_GIVEN RECORDS_
• • • • •

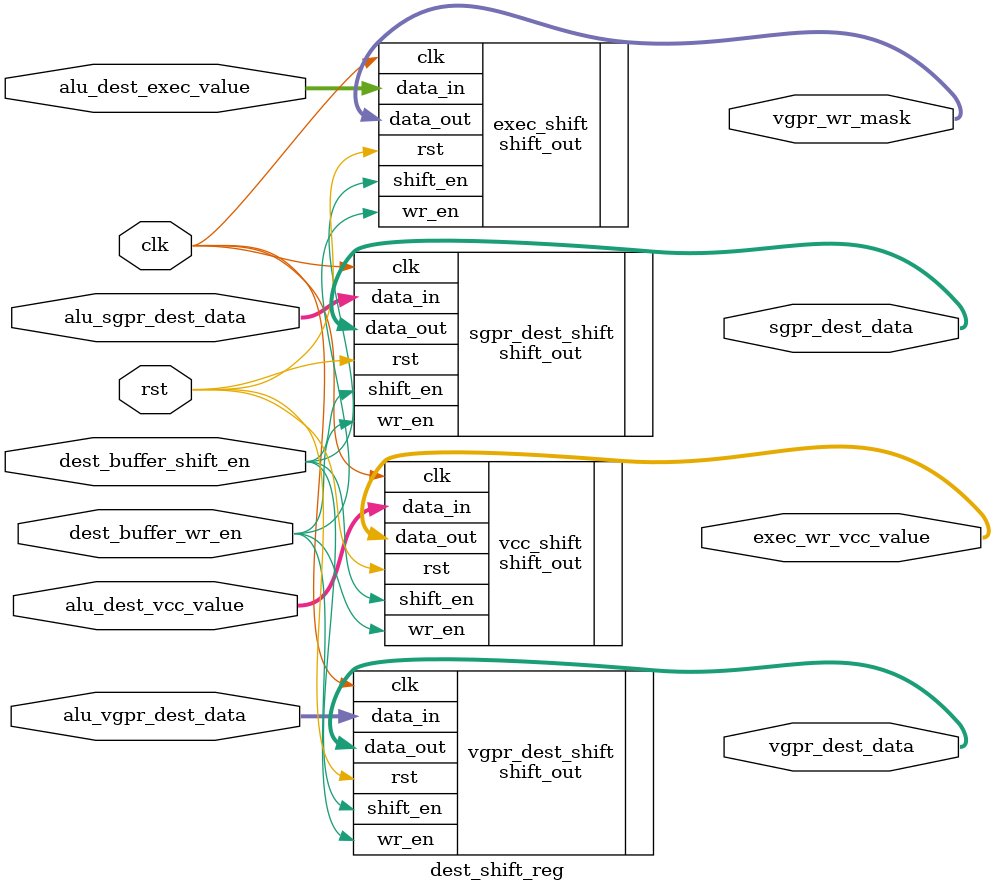
<source format=v>
/* Copyright (C) 2019 Radhamadhab Dalai - All Rights Reserved
 * You may use, distribute and modify this code under the
 * terms of the license, which unfortunately won't be
 * written for another century.
 *
 * You should have received a copy of the license with
 * this file. If not, please write to: dalai115@gmail.com.
 */


module dest_shift_reg (
 alu_vgpr_dest_data,
 alu_sgpr_dest_data,
 alu_dest_vcc_value,
 alu_dest_exec_value,
 dest_buffer_wr_en,
 dest_buffer_shift_en,
 vgpr_dest_data,
 sgpr_dest_data,
 exec_wr_vcc_value,
 vgpr_wr_mask,
 clk,
 rst
);

input [511:0]   alu_vgpr_dest_data;
input [15:0]    alu_sgpr_dest_data;
input [15:0]    alu_dest_vcc_value;
input [15:0]    alu_dest_exec_value;
input           dest_buffer_wr_en;
input           dest_buffer_shift_en;
output [2047:0] vgpr_dest_data;
output [63:0]   sgpr_dest_data;
output [63:0]   exec_wr_vcc_value;
output [63:0]   vgpr_wr_mask;
input           clk;
input           rst;

shift_out #(32) vgpr_dest_shift(
  .data_in(alu_vgpr_dest_data),
  .wr_en(dest_buffer_wr_en),
  .shift_en(dest_buffer_shift_en),
  .data_out(vgpr_dest_data),
  .clk(clk),
  .rst(rst)
);

shift_out #(1) sgpr_dest_shift(
  .data_in(alu_sgpr_dest_data),
  .wr_en(dest_buffer_wr_en),
  .shift_en(dest_buffer_shift_en),
  .data_out(sgpr_dest_data),
  .clk(clk),
  .rst(rst)
);

shift_out #(1) exec_shift(
  .data_in(alu_dest_exec_value),
  .wr_en(dest_buffer_wr_en),
  .shift_en(dest_buffer_shift_en),
  .data_out(vgpr_wr_mask),
  .clk(clk),
  .rst(rst)
);

shift_out #(1) vcc_shift(
  .data_in(alu_dest_vcc_value),
  .wr_en(dest_buffer_wr_en),
  .shift_en(dest_buffer_shift_en),
  .data_out(exec_wr_vcc_value),
  .clk(clk),
  .rst(rst)
);

endmodule

</source>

• • • • •

_PROBLEM TO SOLVE_
Each line carrying the string "output" should be copied out from the entries.

_ANSWER TO THIS TASK_
output [2047:0] vgpr_dest_data;
output [63:0]   sgpr_dest_data;
output [63:0]   exec_wr_vcc_value;
output [63:0]   vgpr_wr_mask;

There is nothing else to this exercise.